之前秦家早已不咋来往的那些七大姑八大姨,还有许家的那些亲戚,以及那些不熟的街坊邻居。
听说了许穗夫妻俩是开着吉普车回来的排场可大了,可气派了。
纷纷挤到他们秦家的这个小院子里面。
就不算大的小院,一下子都快站不下人了,呼吸都呼吸不过来。
那些人看着被挤在最中央的许穗,一晃这么多年过去,好像跟从前基本上没有半分差别,反而还变得更加有气质,吸引人了。
这两个的,眼睛突然亮了起来,纷纷想要跑到许穗的面前。
“穗穗,还记得我不?我是你大姨啊,小时候还抱过你呢。
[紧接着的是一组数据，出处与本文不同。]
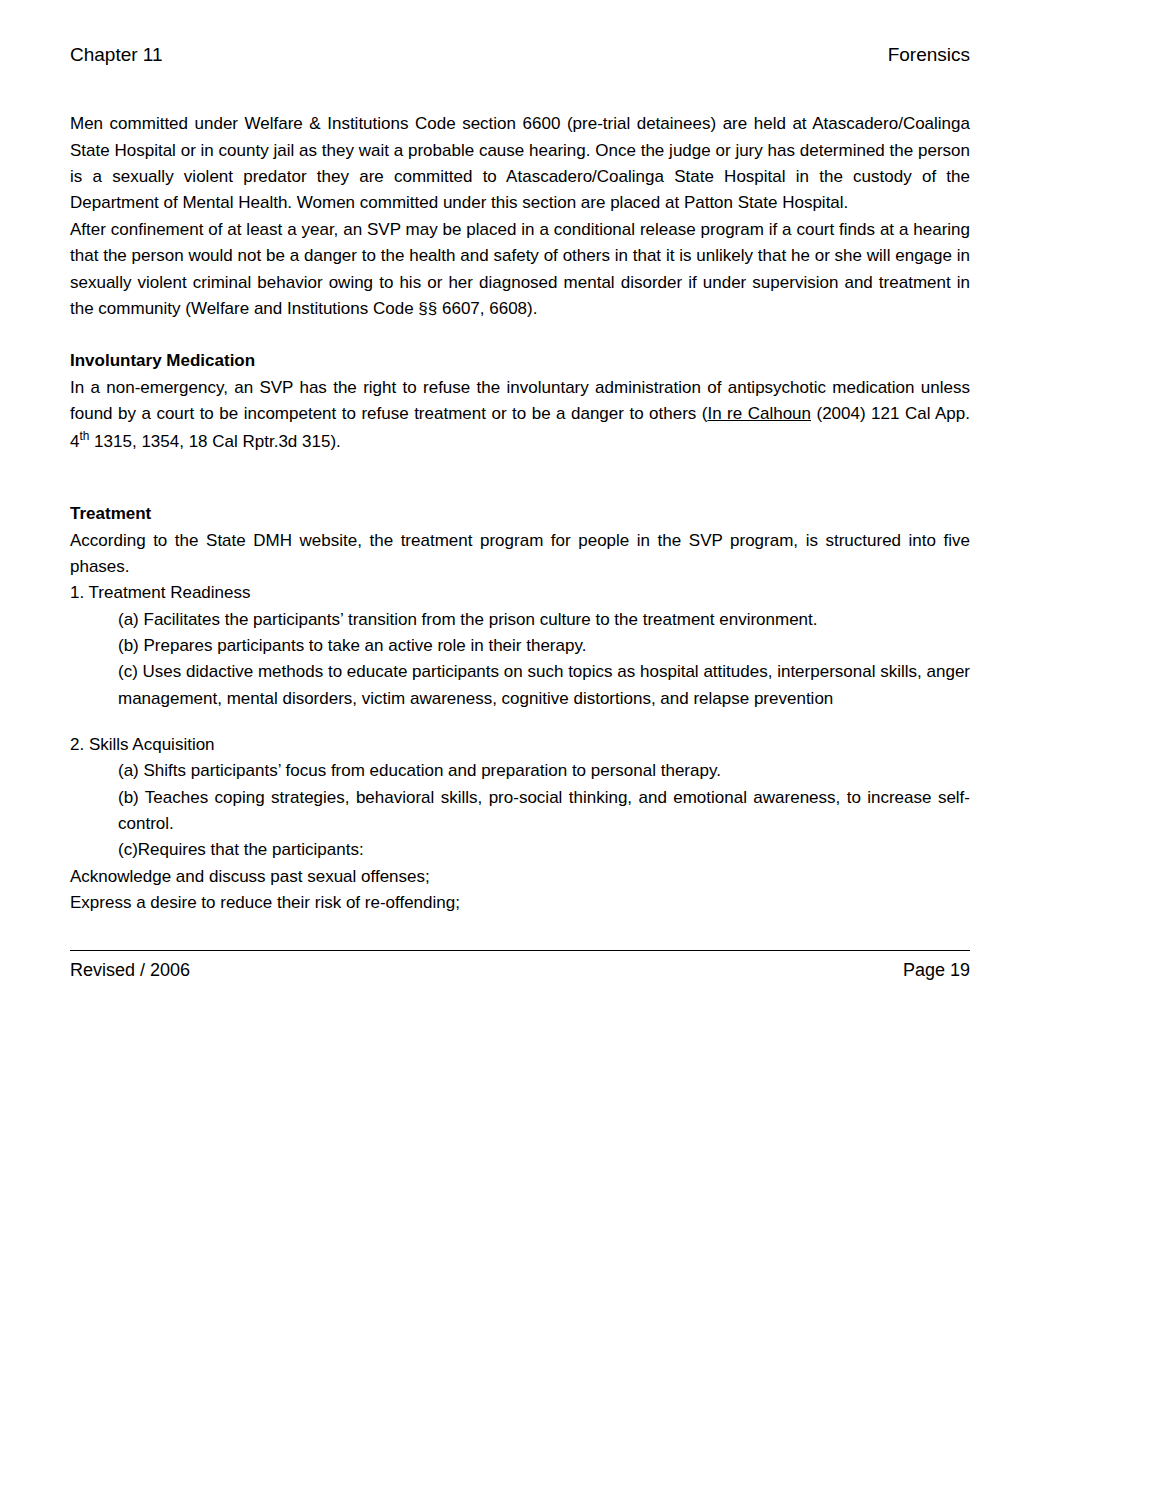Chapter 11 Forensics
Men committed under Welfare & Institutions Code section 6600 (pre-trial detainees) are held at Atascadero/Coalinga State Hospital or in county jail as they wait a probable cause hearing. Once the judge or jury has determined the person is a sexually violent predator they are committed to Atascadero/Coalinga State Hospital in the custody of the Department of Mental Health. Women committed under this section are placed at Patton State Hospital.
After confinement of at least a year, an SVP may be placed in a conditional release program if a court finds at a hearing that the person would not be a danger to the health and safety of others in that it is unlikely that he or she will engage in sexually violent criminal behavior owing to his or her diagnosed mental disorder if under supervision and treatment in the community (Welfare and Institutions Code §§ 6607, 6608).
Involuntary Medication
In a non-emergency, an SVP has the right to refuse the involuntary administration of antipsychotic medication unless found by a court to be incompetent to refuse treatment or to be a danger to others (In re Calhoun (2004) 121 Cal App. 4th 1315, 1354, 18 Cal Rptr.3d 315).
Treatment
According to the State DMH website, the treatment program for people in the SVP program, is structured into five phases.
1. Treatment Readiness
(a) Facilitates the participants’ transition from the prison culture to the treatment environment.
(b) Prepares participants to take an active role in their therapy.
(c) Uses didactive methods to educate participants on such topics as hospital attitudes, interpersonal skills, anger management, mental disorders, victim awareness, cognitive distortions, and relapse prevention
2. Skills Acquisition
(a) Shifts participants’ focus from education and preparation to personal therapy.
(b) Teaches coping strategies, behavioral skills, pro-social thinking, and emotional awareness, to increase self-control.
(c)Requires that the participants:
Acknowledge and discuss past sexual offenses;
Express a desire to reduce their risk of re-offending;
Revised / 2006 Page 19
”
“啥大姨,那都是八竿子打不着的亲戚啊,一点血缘关系都没有,还没我这个大娘亲近,我们可是穗穗正儿八经的亲戚,是他爸那边的亲人。”
“你们都别挤,你们一个两个的都不亲,还不如我们这些街坊邻居跟穗穗和云舟关系亲近,穗穗,我是你大妈,之前你考上大学办升学宴的时候,他们还来给你做过席面。”
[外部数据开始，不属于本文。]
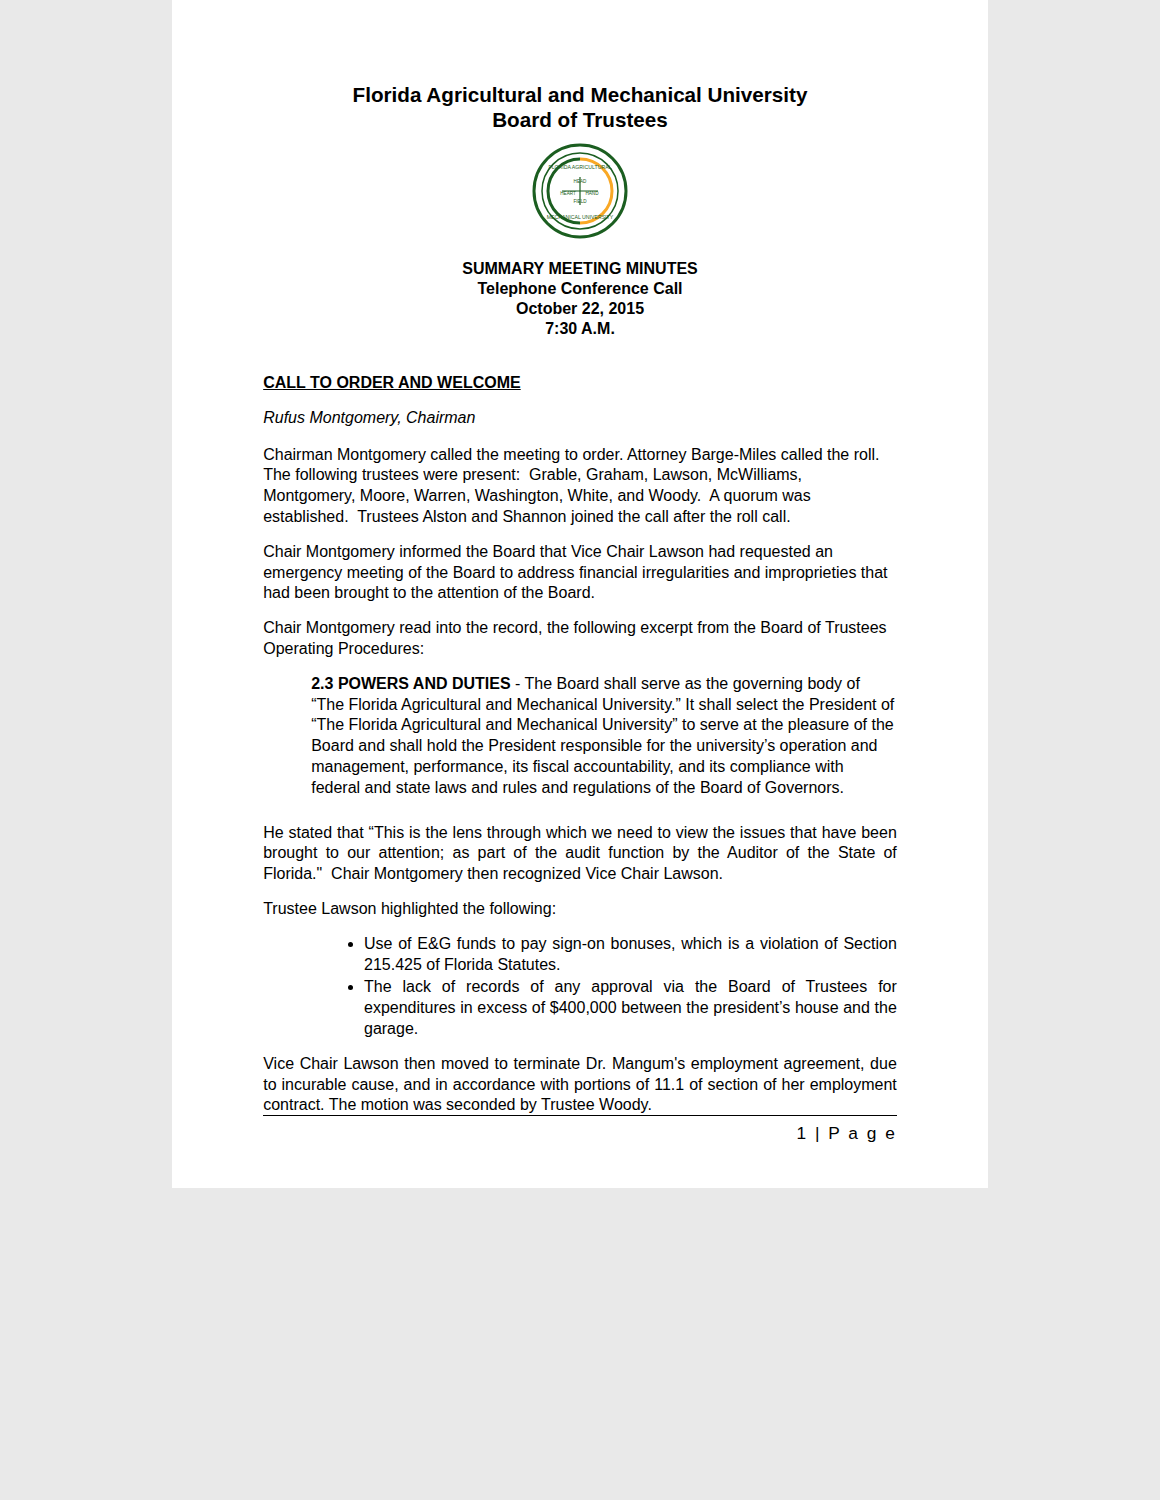Florida Agricultural and Mechanical University
Board of Trustees
FLORIDA AGRICULTURAL MECHANICAL UNIVERSITY HEAD HEART HAND FIELD
SUMMARY MEETING MINUTES
Telephone Conference Call
October 22, 2015
7:30 A.M.
CALL TO ORDER AND WELCOME
Rufus Montgomery, Chairman
Chairman Montgomery called the meeting to order. Attorney Barge-Miles called the roll. The following trustees were present: Grable, Graham, Lawson, McWilliams, Montgomery, Moore, Warren, Washington, White, and Woody. A quorum was established. Trustees Alston and Shannon joined the call after the roll call.
Chair Montgomery informed the Board that Vice Chair Lawson had requested an emergency meeting of the Board to address financial irregularities and improprieties that had been brought to the attention of the Board.
Chair Montgomery read into the record, the following excerpt from the Board of Trustees Operating Procedures:
2.3 POWERS AND DUTIES - The Board shall serve as the governing body of “The Florida Agricultural and Mechanical University.” It shall select the President of “The Florida Agricultural and Mechanical University” to serve at the pleasure of the Board and shall hold the President responsible for the university’s operation and management, performance, its fiscal accountability, and its compliance with federal and state laws and rules and regulations of the Board of Governors.
He stated that “This is the lens through which we need to view the issues that have been brought to our attention; as part of the audit function by the Auditor of the State of Florida." Chair Montgomery then recognized Vice Chair Lawson.
Trustee Lawson highlighted the following:
Use of E&G funds to pay sign-on bonuses, which is a violation of Section 215.425 of Florida Statutes.
The lack of records of any approval via the Board of Trustees for expenditures in excess of $400,000 between the president’s house and the garage.
Vice Chair Lawson then moved to terminate Dr. Mangum's employment agreement, due to incurable cause, and in accordance with portions of 11.1 of section of her employment contract. The motion was seconded by Trustee Woody.
1 | P a g e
“听说你现在发达了,有本事了,你看看,这是我孙子,你看看他能跟你干些啥不,我们也不用多好的工作,你随便给他弄一个就行。”
“他刚刚高中毕业,要是找不到工作,就得去下乡,穗穗,你可得帮帮我们啊,可不能让我孙子去下乡。”
许穗刚到老家刚歇下没多久,都还没来得及跟公婆说说话,也没来得及去隔壁见她妈王银花。
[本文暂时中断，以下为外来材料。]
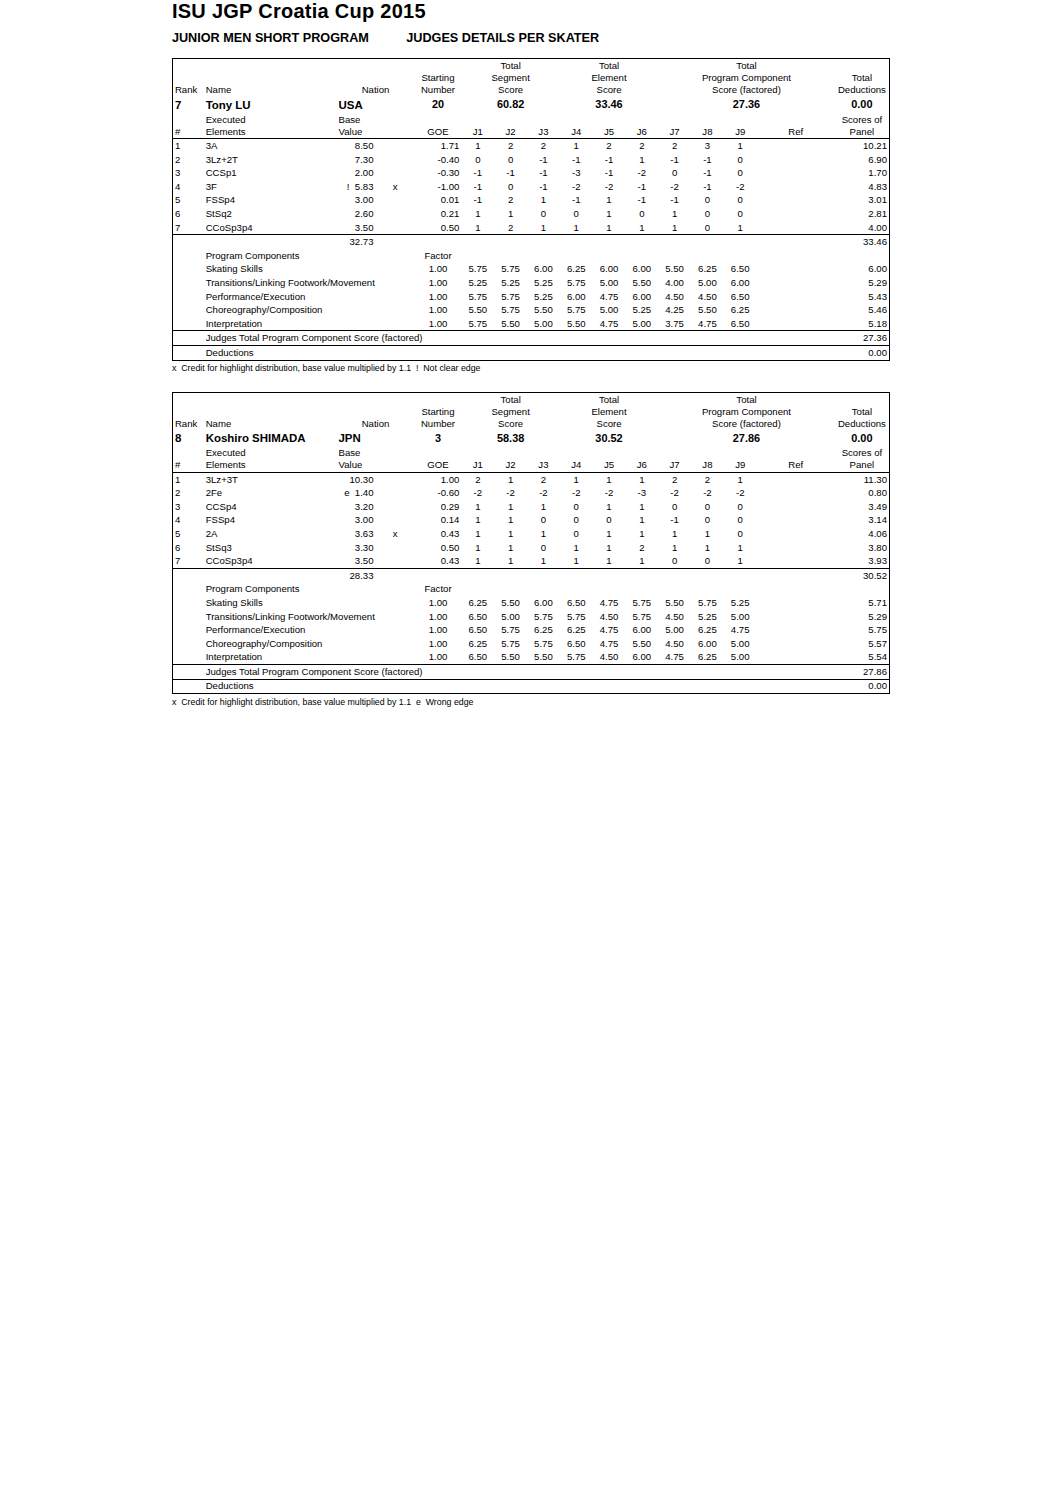ISU JGP Croatia Cup 2015
JUNIOR MEN SHORT PROGRAMJUDGES DETAILS PER SKATER
| Rank | Name | Nation | Starting Number | Total Segment Score | Total Element Score | Total Program Component Score (factored) | Total Deductions |
| 7 | Tony LU | USA | 20 | 60.82 | 33.46 | 27.36 | 0.00 |
| # | Executed Elements | Base Value | | GOE | J1 | J2 | J3 | J4 | J5 | J6 | J7 | J8 | J9 | Ref | Scores of Panel |
| 1 | 3A | 8.50 | | 1.71 | 1 | 2 | 2 | 1 | 2 | 2 | 2 | 3 | 1 | | 10.21 |
| 2 | 3Lz+2T | 7.30 | | -0.40 | 0 | 0 | -1 | -1 | -1 | 1 | -1 | -1 | 0 | | 6.90 |
| 3 | CCSp1 | 2.00 | | -0.30 | -1 | -1 | -1 | -3 | -1 | -2 | 0 | -1 | 0 | | 1.70 |
| 4 | 3F | ! 5.83 | x | -1.00 | -1 | 0 | -1 | -2 | -2 | -1 | -2 | -1 | -2 | | 4.83 |
| 5 | FSSp4 | 3.00 | | 0.01 | -1 | 2 | 1 | -1 | 1 | -1 | -1 | 0 | 0 | | 3.01 |
| 6 | StSq2 | 2.60 | | 0.21 | 1 | 1 | 0 | 0 | 1 | 0 | 1 | 0 | 0 | | 2.81 |
| 7 | CCoSp3p4 | 3.50 | | 0.50 | 1 | 2 | 1 | 1 | 1 | 1 | 1 | 0 | 1 | | 4.00 |
| | | 32.73 | | | | 33.46 |
| | Program Components | Factor | |
| | Skating Skills | 1.00 | 5.75 | 5.75 | 6.00 | 6.25 | 6.00 | 6.00 | 5.50 | 6.25 | 6.50 | | 6.00 |
| | Transitions/Linking Footwork/Movement | 1.00 | 5.25 | 5.25 | 5.25 | 5.75 | 5.00 | 5.50 | 4.00 | 5.00 | 6.00 | | 5.29 |
| | Performance/Execution | 1.00 | 5.75 | 5.75 | 5.25 | 6.00 | 4.75 | 6.00 | 4.50 | 4.50 | 6.50 | | 5.43 |
| | Choreography/Composition | 1.00 | 5.50 | 5.75 | 5.50 | 5.75 | 5.00 | 5.25 | 4.25 | 5.50 | 6.25 | | 5.46 |
| | Interpretation | 1.00 | 5.75 | 5.50 | 5.00 | 5.50 | 4.75 | 5.00 | 3.75 | 4.75 | 6.50 | | 5.18 |
| | Judges Total Program Component Score (factored) | | 27.36 |
| | Deductions | | 0.00 |
x Credit for highlight distribution, base value multiplied by 1.1 ! Not clear edge
| Rank | Name | Nation | Starting Number | Total Segment Score | Total Element Score | Total Program Component Score (factored) | Total Deductions |
| 8 | Koshiro SHIMADA | JPN | 3 | 58.38 | 30.52 | 27.86 | 0.00 |
| # | Executed Elements | Base Value | | GOE | J1 | J2 | J3 | J4 | J5 | J6 | J7 | J8 | J9 | Ref | Scores of Panel |
| 1 | 3Lz+3T | 10.30 | | 1.00 | 2 | 1 | 2 | 1 | 1 | 1 | 2 | 2 | 1 | | 11.30 |
| 2 | 2Fe | e 1.40 | | -0.60 | -2 | -2 | -2 | -2 | -2 | -3 | -2 | -2 | -2 | | 0.80 |
| 3 | CCSp4 | 3.20 | | 0.29 | 1 | 1 | 1 | 0 | 1 | 1 | 0 | 0 | 0 | | 3.49 |
| 4 | FSSp4 | 3.00 | | 0.14 | 1 | 1 | 0 | 0 | 0 | 1 | -1 | 0 | 0 | | 3.14 |
| 5 | 2A | 3.63 | x | 0.43 | 1 | 1 | 1 | 0 | 1 | 1 | 1 | 1 | 0 | | 4.06 |
| 6 | StSq3 | 3.30 | | 0.50 | 1 | 1 | 0 | 1 | 1 | 2 | 1 | 1 | 1 | | 3.80 |
| 7 | CCoSp3p4 | 3.50 | | 0.43 | 1 | 1 | 1 | 1 | 1 | 1 | 0 | 0 | 1 | | 3.93 |
| | | 28.33 | | | | 30.52 |
| | Program Components | Factor | |
| | Skating Skills | 1.00 | 6.25 | 5.50 | 6.00 | 6.50 | 4.75 | 5.75 | 5.50 | 5.75 | 5.25 | | 5.71 |
| | Transitions/Linking Footwork/Movement | 1.00 | 6.50 | 5.00 | 5.75 | 5.75 | 4.50 | 5.75 | 4.50 | 5.25 | 5.00 | | 5.29 |
| | Performance/Execution | 1.00 | 6.50 | 5.75 | 6.25 | 6.25 | 4.75 | 6.00 | 5.00 | 6.25 | 4.75 | | 5.75 |
| | Choreography/Composition | 1.00 | 6.25 | 5.75 | 5.75 | 6.50 | 4.75 | 5.50 | 4.50 | 6.00 | 5.00 | | 5.57 |
| | Interpretation | 1.00 | 6.50 | 5.50 | 5.50 | 5.75 | 4.50 | 6.00 | 4.75 | 6.25 | 5.00 | | 5.54 |
| | Judges Total Program Component Score (factored) | | 27.86 |
| | Deductions | | 0.00 |
x Credit for highlight distribution, base value multiplied by 1.1 e Wrong edge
就被这些人给拦在了院子里面,挤得她都快喘不过气来了。
这天气原本就热的慌,还这么多人都挤在一起,各种杂七杂八的味道杂糅在一块,脚臭味,汗臭味,还不知道谁胖,放了好几个屁。
许穗哪怕脾气再好,在这种情况下也有些烦躁了,尤其是这些亲戚,基本上跟他们家已经没啥关系了,这些街坊邻居也就是普通的邻居。
上来张口闭口,就让她帮忙给她们家里的人安排工作。
她不由得皱了皱眉,刚想要说些啥。
“不用管他们,我们走。”
秦云舟已经沉下了脸,周身气压极低,他大步从人群当中挤进来,将她护在怀里,然后又带着她迅速离开这个地方。
丝毫没有顾及那些所谓的亲戚和邻居。
秦家其他人也被那些跑过来的亲戚邻居,搞得头疼。
你说说这叫啥事呀?有这么让人安排工作的吗,现在工作可不好找,都是一个萝卜一个坑的。
哪有上来一张嘴就让别人帮忙安排工作的?
许穗也没有管那些人,她直接在秦云舟的保护下,成功挤出了人群,可把她累得不轻,额头都冒出汗了。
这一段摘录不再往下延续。